Problem Formulation and Proposed Method

The authors argue against the concept of tabula rasa learning, where agents approach new environments devoid of prior experiences. Instead, they propose a multi-environment interaction framework to learn exploratory policies, focusing on two core components: agent-centric (encouraging exploration of unknown areas) and environment-centric (seeking inherently interesting objects). The aim is for an agent to exploit these learned policies in new, unseen environments, thus achieving efficient exploration without needing to start afresh.

Methodology: Change-Based Exploration Transfer (C-BET)

C-BET, the proposed approach, innovatively fuses agent-centric and environment-centric strategies to devise exploration policies. It posits that exploration should prioritize both simplistic (navigational) and complex (interaction with novel objects) rewards.

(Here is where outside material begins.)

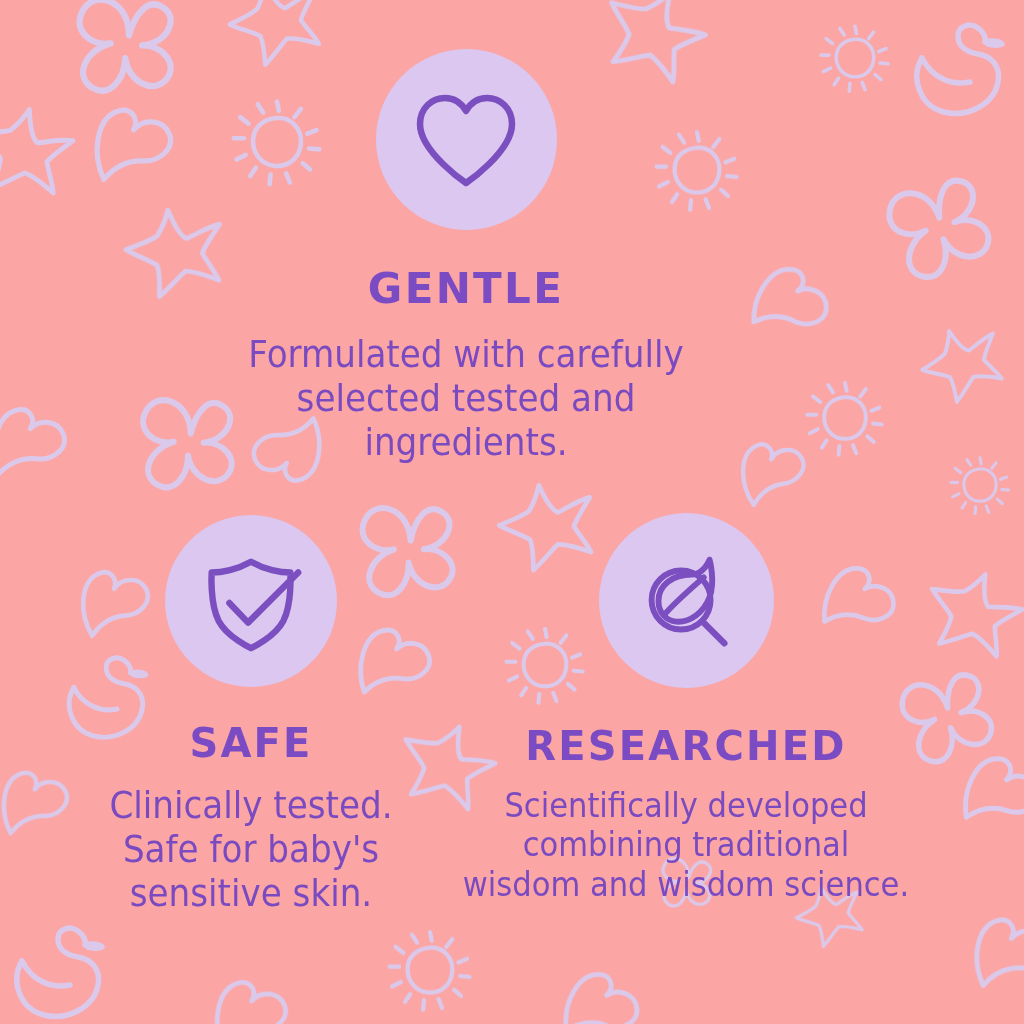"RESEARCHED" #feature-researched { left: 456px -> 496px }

The intrinsic reward is formulated as inversely proportional to visitation counts of states and changes, fostering interest in less-explored states and environmental changes.

Figure 1: Pre-training phase in multiple MiniGrid environments showing accumulated unique interactions, indicating effective exploration policies.

Evaluation Framework

C-BET is evaluated across two primary environments: MiniGrid, a grid-based world featuring distinct objects like doors and keys, and Habitat, a realistic navigation simulator. The agent's success is measured by its ability to transfer learned exploration strategies to completely new environments and achieve task goals with minimal additional learning.

Figure 2: Results showcasing C-BET's performance across MiniGrid environments, emphasizing significant success transfer and quick task completion.

Experimental Results

MiniGrid Experiments: C-BET's exploration policy, pretrained in multiple MiniGrid environments, outperformed state-of-the-art methods, achieving higher interaction success rates and goal accomplishment in new settings. Without extrinsic rewards during pre-training, C-BET's inherent understanding of exploration improved task-specific performance post-transfer.

Habitat Experiments: The transferability of C-BET was further validated in more complex, visually rich environments. The learning agent demonstrated superior scene coverage and state exploration compared to baseline methods, even when faced with new scenes that included unseen attributes.

Figure 3: Detailed scene coverage in Habitat tests, where the robustness of C-BET's transfer policy is highlighted through its ability to uniformly explore unfamiliar environments.

Implications and Future Directions

The findings underscore the potential of learning exploratory behaviors via accumulated experiences across diverse settings. Practically, C-BET can significantly heighten efficiency in applications such as autonomous navigation, where preliminary exploration is costly or impractical. Theoretically, the shift to environment-centric motivations could foster innovations in how models simulate and adapt to real-world complexities.

Future research may explore the implications of exploration policy transfer in domains with continuous state variables or detailed object interactions, potentially introducing additional mechanisms to handle environments with stochastic transitions or dynamic changes, which could further refine the efficacy and versatility of such task-agnostic exploration protocols.

Conclusion

In advancing the conceptual landscape of task-agnostic exploration, this work provides a sophisticated framework that blends intrinsic motivations with cross-environment learning strategies. Through C-BET, the potential for better integration of experience-driven learning in AI systems is illuminated, thereby paving the way for a more adaptive and context-aware generation of intelligent agents.